## What the task requires
Although the entries contain pictures, only their words should be duplicated exactly.
-------------------------
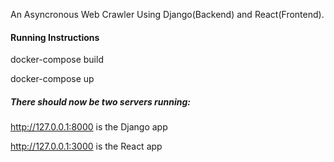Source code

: 
An Asyncronous Web Crawler Using Django(Backend) and React(Frontend).

#### Running Instructions
docker-compose build

docker-compose up

##### There should now be two servers running:

http://127.0.0.1:8000 is the Django app

http://127.0.0.1:3000 is the React app
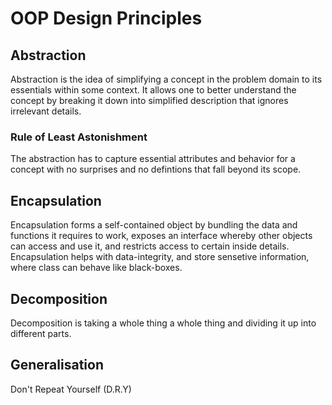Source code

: # OOP Design Principles

## Abstraction

Abstraction is the idea of simplifying a concept in the problem domain to its essentials within some context.
It allows one to better understand the concept by breaking it down into simplified description that ignores
irrelevant details.

### Rule of Least Astonishment

The abstraction has to capture essential attributes and behavior for a concept with no surprises and no
defintions that fall beyond its scope.

## Encapsulation

Encapsulation forms a self-contained object by bundling the data and functions it requires to work,
exposes an interface whereby other objects can access and use it, and restricts access to certain
inside details.
Encapsulation helps with data-integrity, and store sensetive information, where class can behave like black-boxes.

## Decomposition

Decomposition is taking a whole thing a whole thing and dividing it up into different parts.

## Generalisation

Don't Repeat Yourself (D.R.Y)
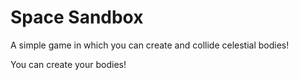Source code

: # Space Sandbox
A simple game in which you can create and collide celestial bodies!

You can create your bodies!
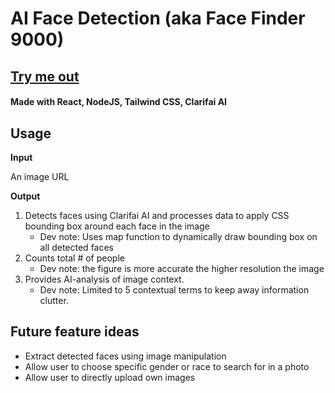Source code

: # AI Face Detection (aka Face Finder 9000)

## [Try me out](https://lirobinxc.github.io/facial-detection-app/)

#### Made with React, NodeJS, Tailwind CSS, Clarifai AI

## Usage

**Input**

An image URL

**Output**
1) Detects faces using Clarifai AI and processes data to apply CSS bounding box around each face in the image
  	- Dev note: Uses map function to dynamically draw bounding box on all detected faces
2) Counts total # of people
 	- Dev note: the figure is more accurate the higher resolution the image
3) Provides AI-analysis of image context.
	- Dev note: Limited to 5 contextual terms to keep away information clutter.

## Future feature ideas
- Extract detected faces using image manipulation
- Allow user to choose specific gender or race to search for in a photo
- Allow user to directly upload own images
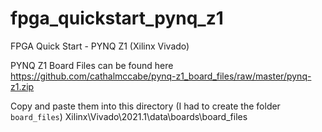 # fpga_quickstart_pynq_z1
FPGA Quick Start - PYNQ Z1 (Xilinx Vivado)

PYNQ Z1 Board Files can be found here
https://github.com/cathalmccabe/pynq-z1_board_files/raw/master/pynq-z1.zip

Copy and paste them into this directory (I had to create the folder `board_files`)
Xilinx\Vivado\2021.1\data\boards\board_files
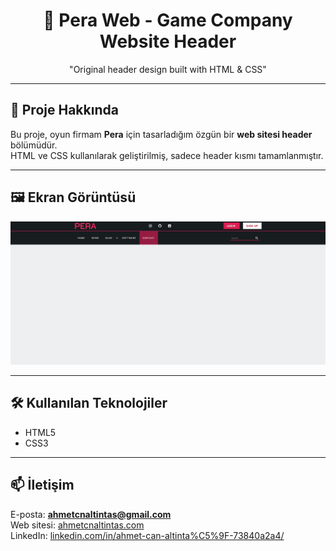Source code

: <h1 align="center">🌌 Pera Web - Game Company Website Header</h1>
<p align="center">"Original header design built with HTML & CSS"</p>

---

## 🎯 Proje Hakkında

Bu proje, oyun firmam **Pera** için tasarladığım özgün bir **web sitesi header** bölümüdür.  
HTML ve CSS kullanılarak geliştirilmiş, sadece header kısmı tamamlanmıştır.

---

## 🖼️ Ekran Görüntüsü

![Pera Web Header](./pera-web.PNG)

---

## 🛠️ Kullanılan Teknolojiler

- HTML5  
- CSS3  

---

## 📫 İletişim

E-posta: **ahmetcnaltintas@gmail.com**  
Web sitesi: [ahmetcnaltintas.com](https://ahmetcnaltintas.com)  
LinkedIn: [linkedin.com/in/ahmet-can-altinta%C5%9F-73840a2a4/](https://www.linkedin.com/in/ahmet-can-altinta%C5%9F-73840a2a4/)

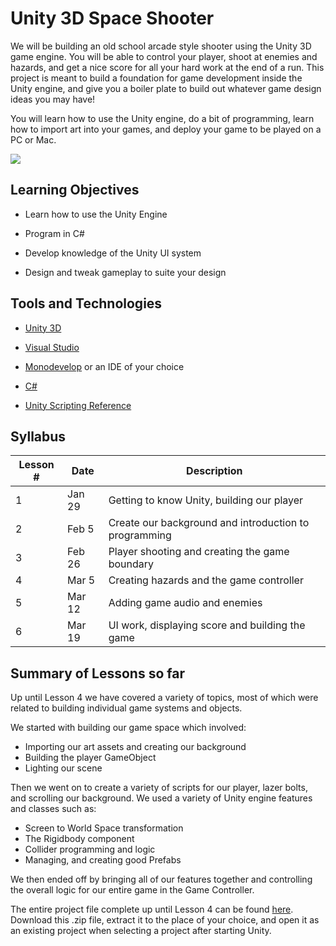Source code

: # Unity 3D Space Shooter
We will be building an old school arcade style shooter using the Unity 3D game engine. You will be able to control your player, shoot at enemies and hazards, and get a nice score for all your hard work at the end of a run. This project is meant to build a foundation for game development inside the Unity engine, and give you a boiler plate to build out whatever game design ideas you may have!

You will learn how to use the Unity engine, do a bit of programming, learn how to import art into your games, and deploy your game to be played on a PC or Mac.

![](https://media.giphy.com/media/fe6HTJOtV0M1NqpP8Z/giphy.gif)

## Learning Objectives

- Learn how to use the Unity Engine

- Program in C#

- Develop knowledge of the Unity UI system

- Design and tweak gameplay to suite your design

## Tools and Technologies

- [Unity 3D](https://unity3d.com/)

- [Visual Studio](https://visualstudio.microsoft.com/)

- [Monodevelop](https://www.monodevelop.com/) or an IDE of your choice

- [C#](https://docs.microsoft.com/en-us/dotnet/csharp/)

- [Unity Scripting Reference](https://docs.unity3d.com/ScriptReference/)

## Syllabus
Lesson # | Date | Description
--|--|--
1 | Jan 29 | Getting to know Unity, building our player
2 | Feb 5 | Create our background and introduction to programming
3 | Feb 26 | Player shooting and creating the game boundary
4 | Mar 5 | Creating hazards and the game controller
5 | Mar 12| Adding game audio and enemies
6 | Mar 19| UI work, displaying score and building the game

## Summary of Lessons so far

Up until Lesson 4 we have covered a variety of topics, most of which were related to building individual game systems and objects.

We started with building our game space which involved:
- Importing our art assets and creating our background
- Building the player GameObject
- Lighting our scene

Then we went on to create a variety of scripts for our player, lazer bolts, and scrolling our background. We used a variety of Unity engine features and classes such as:
- Screen to World Space transformation
- The Rigidbody component
- Collider programming and logic
- Managing, and creating good Prefabs

We then ended off by bringing all of our features together and controlling the overall logic for our entire game in the Game Controller.

The entire project file complete up until Lesson 4 can be found [here](https://drive.google.com/file/d/1jmkjWXrppA_GnhQdL6urmyotP4rc8mrT/view?usp=sharing).
Download this .zip file, extract it to the place of your choice, and open it as an existing project when selecting a project after starting Unity.
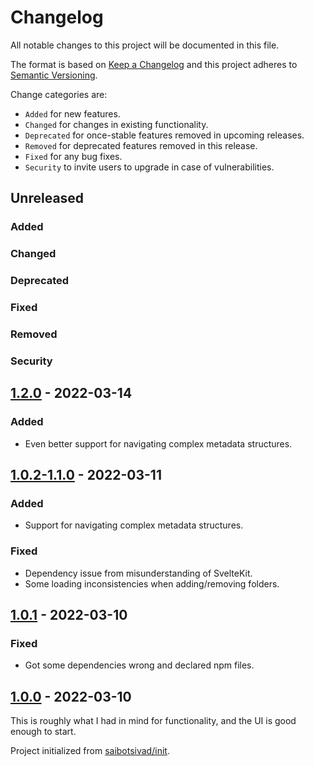 # Changelog

All notable changes to this project will be documented in this file.

The format is based on [Keep a Changelog](http://keepachangelog.com/en/1.0.0/)
and this project adheres to [Semantic Versioning](http://semver.org/spec/v2.0.0.html).

Change categories are:

* `Added` for new features.
* `Changed` for changes in existing functionality.
* `Deprecated` for once-stable features removed in upcoming releases.
* `Removed` for deprecated features removed in this release.
* `Fixed` for any bug fixes.
* `Security` to invite users to upgrade in case of vulnerabilities.

## Unreleased
### Added
### Changed
### Deprecated
### Fixed
### Removed
### Security

## [1.2.0](https://github.com/saibotsivad/mdcurate/compare/v1.1.0...v1.2.0) - 2022-03-14
### Added
- Even better support for navigating complex metadata structures.

## [1.0.2-1.1.0](https://github.com/saibotsivad/mdcurate/compare/v1.0.1...v1.1.0) - 2022-03-11
### Added
- Support for navigating complex metadata structures.
### Fixed
- Dependency issue from misunderstanding of SvelteKit.
- Some loading inconsistencies when adding/removing folders.

## [1.0.1](https://github.com/saibotsivad/mdcurate/compare/v1.0.0...v1.0.1) - 2022-03-10
### Fixed
- Got some dependencies wrong and declared npm files.

## [1.0.0](https://github.com/saibotsivad/mdcurate/tree/v1.0.0) - 2022-03-10

This is roughly what I had in mind for functionality, and the UI is good enough to start.

Project initialized from [saibotsivad/init](https://github.com/saibotsivad/init).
-------------------------
## Task answer
Source code

: 
An Asyncronous Web Crawler Using Django(Backend) and React(Frontend).

#### Running Instructions
docker-compose build

docker-compose up

##### There should now be two servers running:

http://127.0.0.1:8000 is the Django app

http://127.0.0.1:3000 is the React app
Source code

: # OOP Design Principles

## Abstraction

Abstraction is the idea of simplifying a concept in the problem domain to its essentials within some context.
It allows one to better understand the concept by breaking it down into simplified description that ignores
irrelevant details.

### Rule of Least Astonishment

The abstraction has to capture essential attributes and behavior for a concept with no surprises and no
defintions that fall beyond its scope.

## Encapsulation

Encapsulation forms a self-contained object by bundling the data and functions it requires to work,
exposes an interface whereby other objects can access and use it, and restricts access to certain
inside details.
Encapsulation helps with data-integrity, and store sensetive information, where class can behave like black-boxes.

## Decomposition

Decomposition is taking a whole thing a whole thing and dividing it up into different parts.

## Generalisation

Don't Repeat Yourself (D.R.Y)
Source code

: # Space Sandbox
A simple game in which you can create and collide celestial bodies!

You can create your bodies!
Source code

: # AI Face Detection (aka Face Finder 9000)

## [Try me out](https://lirobinxc.github.io/facial-detection-app/)

#### Made with React, NodeJS, Tailwind CSS, Clarifai AI

## Usage

**Input**

An image URL

**Output**
1) Detects faces using Clarifai AI and processes data to apply CSS bounding box around each face in the image
  	- Dev note: Uses map function to dynamically draw bounding box on all detected faces
2) Counts total # of people
 	- Dev note: the figure is more accurate the higher resolution the image
3) Provides AI-analysis of image context.
	- Dev note: Limited to 5 contextual terms to keep away information clutter.

## Future feature ideas
- Extract detected faces using image manipulation
- Allow user to choose specific gender or race to search for in a photo
- Allow user to directly upload own images
 # fpga_quickstart_pynq_z1
FPGA Quick Start - PYNQ Z1 (Xilinx Vivado)

PYNQ Z1 Board Files can be found here
https://github.com/cathalmccabe/pynq-z1_board_files/raw/master/pynq-z1.zip

Copy and paste them into this directory (I had to create the folder `board_files`)
Xilinx\Vivado\2021.1\data\boards\board_files
Source code

: <h1 align="center">🌌 Pera Web - Game Company Website Header</h1>
<p align="center">"Original header design built with HTML & CSS"</p>

---

## 🎯 Proje Hakkında

Bu proje, oyun firmam **Pera** için tasarladığım özgün bir **web sitesi header** bölümüdür.  
HTML ve CSS kullanılarak geliştirilmiş, sadece header kısmı tamamlanmıştır.

---

## 🖼️ Ekran Görüntüsü

![Pera Web Header](./pera-web.PNG)

---

## 🛠️ Kullanılan Teknolojiler

- HTML5  
- CSS3  

---

## 📫 İletişim

E-posta: **ahmetcnaltintas@gmail.com**  
Web sitesi: [ahmetcnaltintas.com](https://ahmetcnaltintas.com)  
LinkedIn: [linkedin.com/in/ahmet-can-altinta%C5%9F-73840a2a4/](https://www.linkedin.com/in/ahmet-can-altinta%C5%9F-73840a2a4/)

Source code

: # Unity 3D Space Shooter
We will be building an old school arcade style shooter using the Unity 3D game engine. You will be able to control your player, shoot at enemies and hazards, and get a nice score for all your hard work at the end of a run. This project is meant to build a foundation for game development inside the Unity engine, and give you a boiler plate to build out whatever game design ideas you may have!

You will learn how to use the Unity engine, do a bit of programming, learn how to import art into your games, and deploy your game to be played on a PC or Mac.

![](https://media.giphy.com/media/fe6HTJOtV0M1NqpP8Z/giphy.gif)

## Learning Objectives

- Learn how to use the Unity Engine

- Program in C#

- Develop knowledge of the Unity UI system

- Design and tweak gameplay to suite your design

## Tools and Technologies

- [Unity 3D](https://unity3d.com/)

- [Visual Studio](https://visualstudio.microsoft.com/)

- [Monodevelop](https://www.monodevelop.com/) or an IDE of your choice

- [C#](https://docs.microsoft.com/en-us/dotnet/csharp/)

- [Unity Scripting Reference](https://docs.unity3d.com/ScriptReference/)

## Syllabus
Lesson # | Date | Description
--|--|--
1 | Jan 29 | Getting to know Unity, building our player
2 | Feb 5 | Create our background and introduction to programming
3 | Feb 26 | Player shooting and creating the game boundary
4 | Mar 5 | Creating hazards and the game controller
5 | Mar 12| Adding game audio and enemies
6 | Mar 19| UI work, displaying score and building the game

## Summary of Lessons so far

Up until Lesson 4 we have covered a variety of topics, most of which were related to building individual game systems and objects.

We started with building our game space which involved:
- Importing our art assets and creating our background
- Building the player GameObject
- Lighting our scene

Then we went on to create a variety of scripts for our player, lazer bolts, and scrolling our background. We used a variety of Unity engine features and classes such as:
- Screen to World Space transformation
- The Rigidbody component
- Collider programming and logic
- Managing, and creating good Prefabs

We then ended off by bringing all of our features together and controlling the overall logic for our entire game in the Game Controller.

The entire project file complete up until Lesson 4 can be found [here](https://drive.google.com/file/d/1jmkjWXrppA_GnhQdL6urmyotP4rc8mrT/view?usp=sharing).
Download this .zip file, extract it to the place of your choice, and open it as an existing project when selecting a project after starting Unity.
 # Changelog

All notable changes to this project will be documented in this file.

The format is based on [Keep a Changelog](http://keepachangelog.com/en/1.0.0/)
and this project adheres to [Semantic Versioning](http://semver.org/spec/v2.0.0.html).

Change categories are:

* `Added` for new features.
* `Changed` for changes in existing functionality.
* `Deprecated` for once-stable features removed in upcoming releases.
* `Removed` for deprecated features removed in this release.
* `Fixed` for any bug fixes.
* `Security` to invite users to upgrade in case of vulnerabilities.

## Unreleased
### Added
### Changed
### Deprecated
### Fixed
### Removed
### Security

## [1.2.0](https://github.com/saibotsivad/mdcurate/compare/v1.1.0...v1.2.0) - 2022-03-14
### Added
- Even better support for navigating complex metadata structures.

## [1.0.2-1.1.0](https://github.com/saibotsivad/mdcurate/compare/v1.0.1...v1.1.0) - 2022-03-11
### Added
- Support for navigating complex metadata structures.
### Fixed
- Dependency issue from misunderstanding of SvelteKit.
- Some loading inconsistencies when adding/removing folders.

## [1.0.1](https://github.com/saibotsivad/mdcurate/compare/v1.0.0...v1.0.1) - 2022-03-10
### Fixed
- Got some dependencies wrong and declared npm files.

## [1.0.0](https://github.com/saibotsivad/mdcurate/tree/v1.0.0) - 2022-03-10

This is roughly what I had in mind for functionality, and the UI is good enough to start.

Project initialized from [saibotsivad/init](https://github.com/saibotsivad/init).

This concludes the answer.